AI stories matter. The way we talk and think about AI changes how we deal with them… consider the linguistic slip of “self-driving car” – we give the car a self. An identity. That’s different from a car with “driver assist” or “autopilot”.
How do we remember to ask more questions about AI and what we’re doing with them? The AI behind our social feeds presents a version of the world we probably wouldn’t choose. Yet we allow them to shape our lives. Very few AIs or algorithms are being created with the user’s best interests at heart, they are created to maximise profit.
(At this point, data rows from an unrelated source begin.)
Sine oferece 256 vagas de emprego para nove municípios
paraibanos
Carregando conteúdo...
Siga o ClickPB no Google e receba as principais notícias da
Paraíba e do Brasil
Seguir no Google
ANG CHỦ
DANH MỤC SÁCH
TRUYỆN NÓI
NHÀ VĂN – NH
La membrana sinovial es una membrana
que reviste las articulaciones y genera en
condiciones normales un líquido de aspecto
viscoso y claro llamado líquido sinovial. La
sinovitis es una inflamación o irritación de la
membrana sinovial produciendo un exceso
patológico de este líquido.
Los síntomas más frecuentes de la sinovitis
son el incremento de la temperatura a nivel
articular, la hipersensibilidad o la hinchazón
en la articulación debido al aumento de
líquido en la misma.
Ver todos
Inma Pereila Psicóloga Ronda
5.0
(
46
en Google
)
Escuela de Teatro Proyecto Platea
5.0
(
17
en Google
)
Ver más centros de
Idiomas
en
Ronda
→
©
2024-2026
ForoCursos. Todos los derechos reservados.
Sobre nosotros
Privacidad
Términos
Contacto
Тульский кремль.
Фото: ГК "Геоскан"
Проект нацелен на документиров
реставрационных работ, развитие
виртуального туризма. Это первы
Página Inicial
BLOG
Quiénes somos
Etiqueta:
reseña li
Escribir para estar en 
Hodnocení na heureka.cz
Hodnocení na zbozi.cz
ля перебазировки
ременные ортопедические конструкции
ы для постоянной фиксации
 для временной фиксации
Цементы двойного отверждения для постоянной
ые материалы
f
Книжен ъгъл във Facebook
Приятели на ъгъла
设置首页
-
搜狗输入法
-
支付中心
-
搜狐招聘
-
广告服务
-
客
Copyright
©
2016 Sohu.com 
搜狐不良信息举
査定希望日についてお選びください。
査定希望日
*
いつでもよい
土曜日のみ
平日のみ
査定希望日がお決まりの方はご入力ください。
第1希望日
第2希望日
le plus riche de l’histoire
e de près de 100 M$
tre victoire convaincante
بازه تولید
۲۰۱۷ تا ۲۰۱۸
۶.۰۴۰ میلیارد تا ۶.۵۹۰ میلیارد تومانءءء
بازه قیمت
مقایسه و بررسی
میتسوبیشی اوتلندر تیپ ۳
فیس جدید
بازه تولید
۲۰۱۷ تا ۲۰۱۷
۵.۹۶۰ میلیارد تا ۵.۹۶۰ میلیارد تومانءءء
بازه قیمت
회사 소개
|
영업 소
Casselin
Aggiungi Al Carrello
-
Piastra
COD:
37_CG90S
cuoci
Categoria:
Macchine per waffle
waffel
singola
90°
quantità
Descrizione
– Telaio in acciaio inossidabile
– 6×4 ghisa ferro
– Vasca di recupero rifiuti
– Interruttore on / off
There’s a lot of talk about the ‘4th wave of industrialisation’. The problem with that is that although accurate it isn’t including human history from the same period.
When engineering appeared as a discipline, it was a radical intervention. It was a way to give structure to a chaotic world. The school of engineering that appeared in France was a response to a lack of structure – the king was dead, religion was losing dominance. Science was a way to give order to the world.
So we can give AI a back story. What about its future?
The next big thing is most likely managing data – the mana on which all AI is built. Although the challenge isn’t really about literally managing the data, it’s the technical systems that are emergent on top of it. There are many things currently considered individual pieces – eg. IoT, machine learning, deep learning – that will eventually become a coherent system.
Genevieve said “I think we need to build the next applied science.” which is how she ended up at the ANU. “Be careful what you say you’ll do, because someone might say ‘great! get on with it’.”
Three questions based on Autonomy, Agency, Assurance. These are loaded words! We live in a world where not everyone has as much autonomy as everyone else. We have difficulties thinking of something that serves us (robot is from ‘robota’ meaning serf) having autonomy. We have trouble determining acceptable limits and ranges of autonomy (assuming there even are any).
Holy shit, @feraldata is proposing an entire new interdisciplinary science for the emerging knowledge and practices we’ll need to deal with AI.
A new school at the scale of ethnography, engineering or computer science. And I think she’s right.#webdirections
— Viveka ☯ (@viveka) November 9, 2017
Genevieve is setting out to create this new applied science. She’s given herself five years. She’s busy and she’s hiring!